- [Work to complete] Copy the lines in the rows below from the line containing "4535123713200" through the line containing "The great thing about writing a letter", inclusive. Leave the pictures out of your copy.

- [Records for this task]

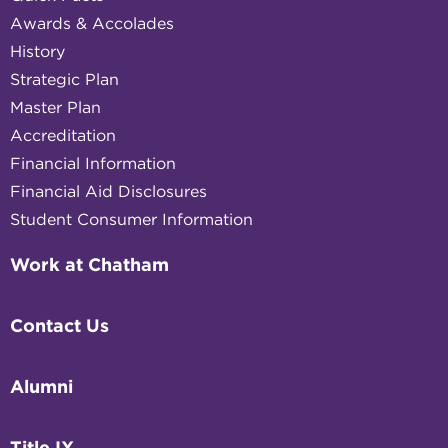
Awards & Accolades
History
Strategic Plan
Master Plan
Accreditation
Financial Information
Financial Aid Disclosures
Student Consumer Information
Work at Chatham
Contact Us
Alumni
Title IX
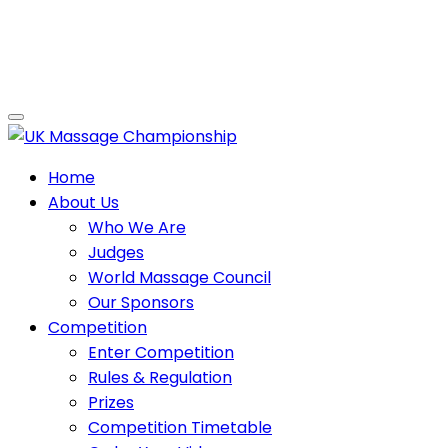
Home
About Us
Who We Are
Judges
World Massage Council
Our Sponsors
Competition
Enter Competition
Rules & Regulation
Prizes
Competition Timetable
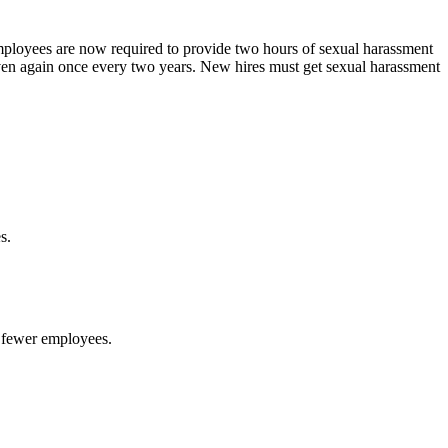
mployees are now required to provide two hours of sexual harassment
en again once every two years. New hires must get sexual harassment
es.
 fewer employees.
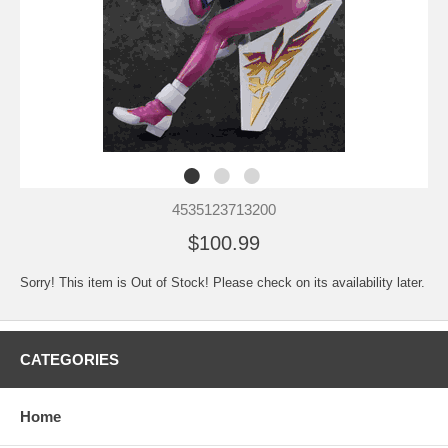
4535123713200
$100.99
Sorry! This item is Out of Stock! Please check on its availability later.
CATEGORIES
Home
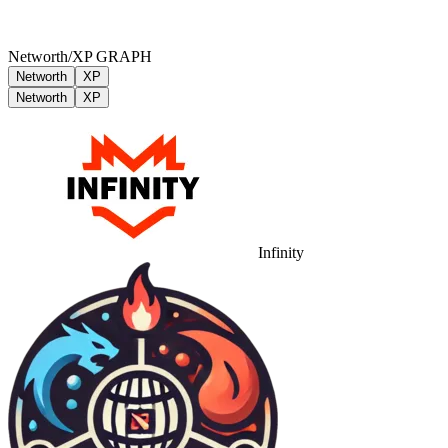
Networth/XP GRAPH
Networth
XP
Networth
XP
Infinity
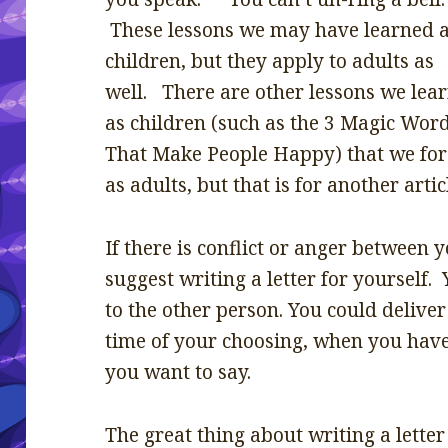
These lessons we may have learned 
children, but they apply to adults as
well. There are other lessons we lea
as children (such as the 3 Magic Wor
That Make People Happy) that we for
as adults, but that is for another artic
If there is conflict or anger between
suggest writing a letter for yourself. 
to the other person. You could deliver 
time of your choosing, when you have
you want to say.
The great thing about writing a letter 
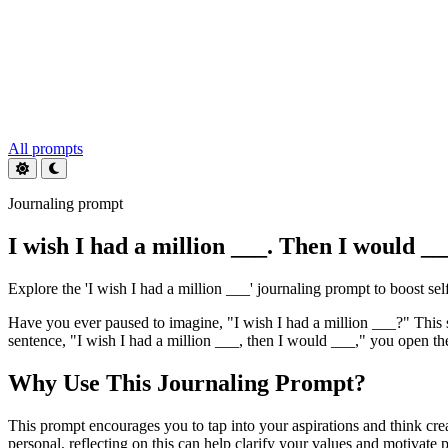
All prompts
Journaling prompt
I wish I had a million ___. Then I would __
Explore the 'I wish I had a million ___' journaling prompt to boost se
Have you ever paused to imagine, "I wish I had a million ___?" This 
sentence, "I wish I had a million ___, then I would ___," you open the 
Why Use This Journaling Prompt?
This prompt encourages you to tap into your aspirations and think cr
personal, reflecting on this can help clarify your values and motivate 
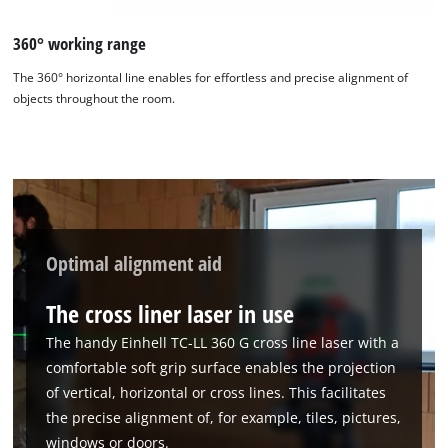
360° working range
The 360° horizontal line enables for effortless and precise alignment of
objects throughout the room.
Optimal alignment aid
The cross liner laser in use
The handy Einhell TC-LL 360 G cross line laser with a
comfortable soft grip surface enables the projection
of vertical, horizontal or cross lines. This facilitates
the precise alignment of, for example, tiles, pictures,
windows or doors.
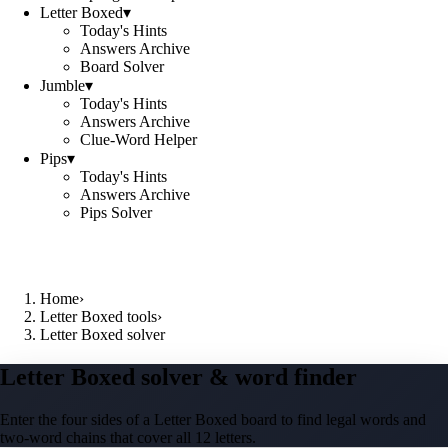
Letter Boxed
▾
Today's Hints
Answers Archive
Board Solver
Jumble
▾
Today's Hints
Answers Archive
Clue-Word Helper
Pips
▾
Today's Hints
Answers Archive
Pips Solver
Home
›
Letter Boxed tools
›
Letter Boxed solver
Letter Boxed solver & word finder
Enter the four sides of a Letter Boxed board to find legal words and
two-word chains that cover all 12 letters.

==

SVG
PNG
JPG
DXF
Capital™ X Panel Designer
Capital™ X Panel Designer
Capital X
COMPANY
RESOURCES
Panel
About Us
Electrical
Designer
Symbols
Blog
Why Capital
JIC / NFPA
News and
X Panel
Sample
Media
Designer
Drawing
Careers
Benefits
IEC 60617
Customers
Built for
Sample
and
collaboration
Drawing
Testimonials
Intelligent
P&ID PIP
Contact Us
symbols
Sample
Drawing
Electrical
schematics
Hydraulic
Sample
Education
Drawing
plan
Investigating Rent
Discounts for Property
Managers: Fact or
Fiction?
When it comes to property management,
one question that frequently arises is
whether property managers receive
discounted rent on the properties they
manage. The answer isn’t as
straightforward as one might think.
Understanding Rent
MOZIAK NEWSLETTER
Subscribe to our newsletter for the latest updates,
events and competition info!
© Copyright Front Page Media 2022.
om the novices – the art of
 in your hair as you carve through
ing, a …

- [Result of this task]
4535123713200
$100.99
Sorry! This item is Out of Stock! Please check on its availability later.
CATEGORIES
Home
Networth/XP GRAPH
Networth
XP
Networth
XP
Infinity
These lessons we may have learned 
children, but they apply to adults as
well. There are other lessons we lea
as children (such as the 3 Magic Wor
That Make People Happy) that we for
as adults, but that is for another artic
If there is conflict or anger between
suggest writing a letter for yourself. 
to the other person. You could deliver 
time of your choosing, when you have
you want to say.
The great thing about writing a letter 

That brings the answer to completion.